Posted March 15, 2010

3 comments posted. Read them now.

The math world has rocked the global pothead community by announcing that the Lewis Carrol classic Alice's Adventures in Wonderland is in fact a satire about math. This can only be seen as retribution for being uncool.

Totally square and boring news outlets like The New York Times, which is like so long – and would be much better if they made it from rolling papers so you could actually reuse it – and National Public Radio have finally debunked the totally rad notion that the book was an instructional manual to the ultimate trip.

The Looking Glass is no longer a door to perception.
The Times reports that Lewis Carrol, who was actually mathematician Charles Dodgson, was satirizing new ideas in Victorian Algebra. The famous tea party, long considered by watchers of Disney's Fantasia to indicate a slang term for a marijuana-smoking session, actually stands for t for time, and the Mad Hatter, the Hare and the Dormouse are debating the finer points of quaternions, a number system used to calculate motion?

This is fully a downer.

"It's about algebra?" asked Jellybean Starchild, who was scraping her bong in a break from her job making jewelry from spare Rubic's Cube pieces. "I hadn't heard that. I mean, all the stuff about mushrooms, and the hallucinogenic caterpillar smoking a hookah. That was math?
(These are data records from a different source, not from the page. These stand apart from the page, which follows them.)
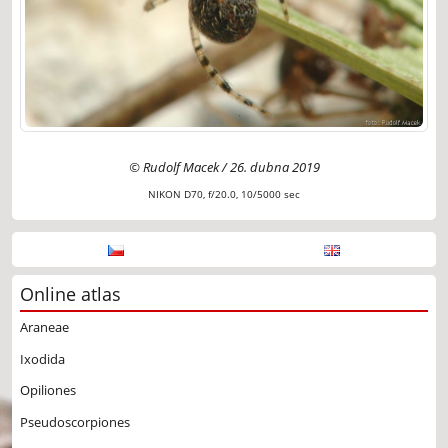
© Rudolf Macek / 26. dubna 2019
NIKON D70, f/20.0, 10/5000 sec
Online atlas
Araneae
Ixodida
Opiliones
Pseudoscorpiones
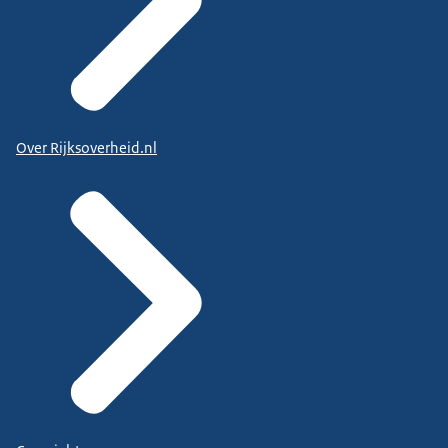
Over Rijksoverheid.nl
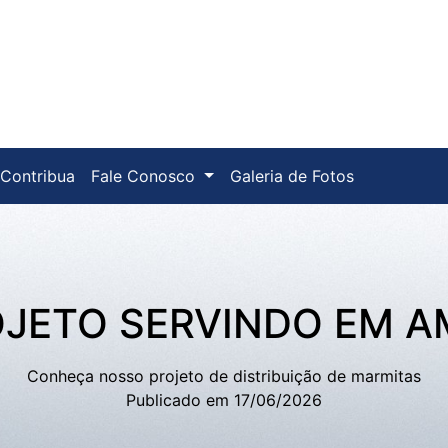
Contribua
Fale Conosco
Galeria de Fotos
JETO SERVINDO EM 
Conheça nosso projeto de distribuição de marmitas
Publicado em 17/06/2026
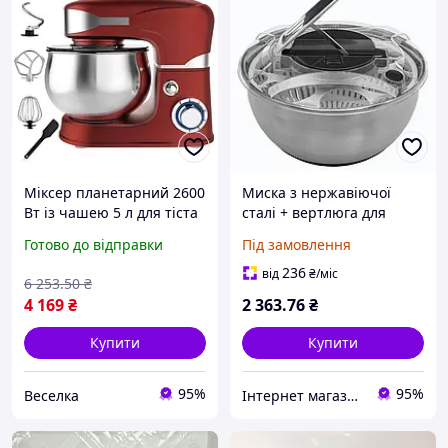
Міксер планетарний 2600
Миска з нержавіючої
Вт із чашею 5 л для тіста
сталі + вертлюга для
та кремів 6 швидкостей з
салату, 3,5 л
Готово до відправки
Під замовлення
імпульсним режимом
FLAME
236
від
₴
/міс
6 253
.50
₴
4 169
₴
2 363
.76
₴
Купити
Купити
95%
95%
Веселка
Інтернет магазин - Маркет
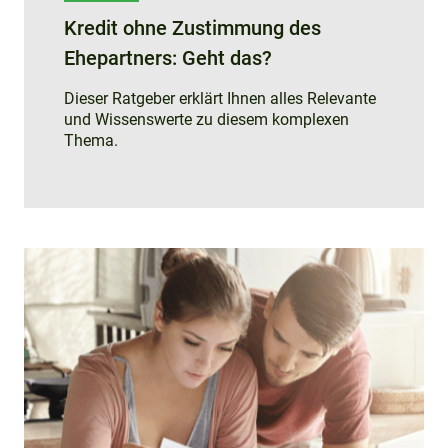
Kredit ohne Zustimmung des
Ehepartners: Geht das?
Dieser Ratgeber erklärt Ihnen alles Relevante
und Wissenswerte zu diesem komplexen
Thema.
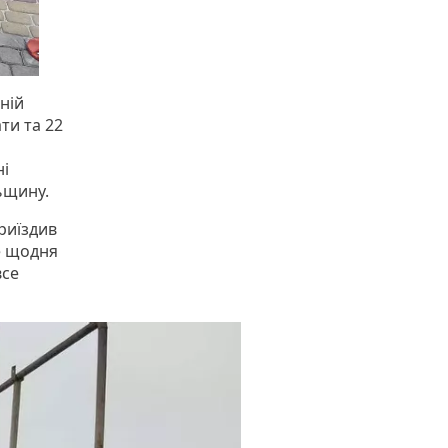
ній
ти та 22
ні
льщину.
риїздив
не щодня
все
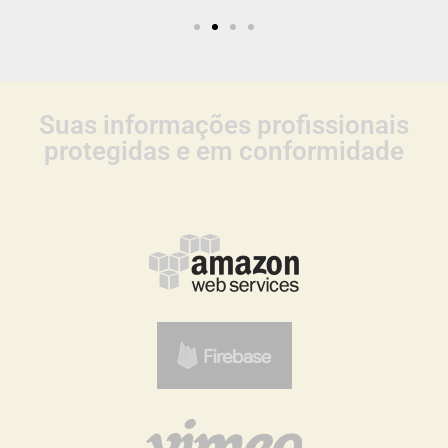
Suas informações profissionais
protegidas e em conformidade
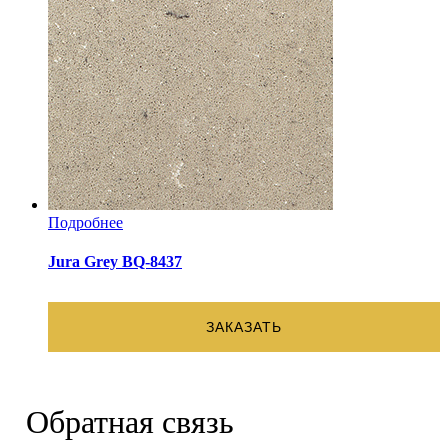
Подробнее
Jura Grey BQ-8437
ЗАКАЗАТЬ
Обратная связь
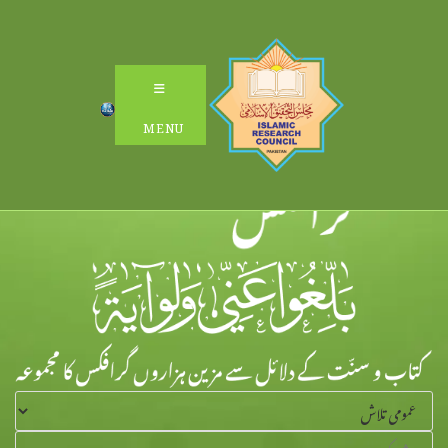
Ski
t
conten
MENU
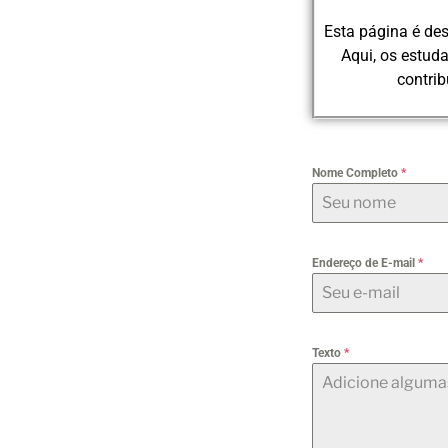
Esta página é de
Aqui, os estud
contri
Nome Completo
*
Endereço de E-mail
*
Texto
*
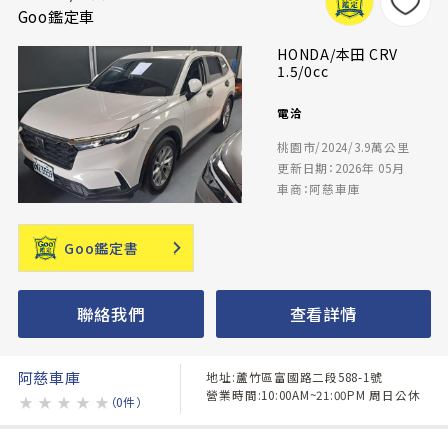
Goo鑑定車
HONDA/本田 CRV
1.5/0cc
電洽
桃園市/2024/3.9萬公里
更新日期：2026年 05月
車商：阿慈車庫
Goo鑑定書
聯絡我們
查看詳情
阿慈車庫
地址:蘆竹區富國路二段588-1號
營業時間:10:00AM~21:00PM 周日公休
★
★
★
★
★
（0件）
"It's like Lewis Carrol was taunting us."

Other stoners have called to rally against this fully lame news. Take Back the High is a new national group which has organized rallies around the traditional, and by traditional we mean cool stoner interpretation, of Alice in Wonderland, but nobody seems to remember when and where the protests are supposed to happen.

"I'm in a funk jam band called Jabberwock," said Guitar Center employee Andy Barnes. "It had that sort of, you know, classic psychedelic name to it. Now we might as well change it to the Negative Square Roots.

Jefferson Airplane/Starship/Dirigible singer Grace Slick was not at all surprised about the news. The singer of 1960's psychedelic anthem "White Rabbit" had only this to say: "of course it's about algebra. What the hell did you think "feed your head" was supposed to mean?"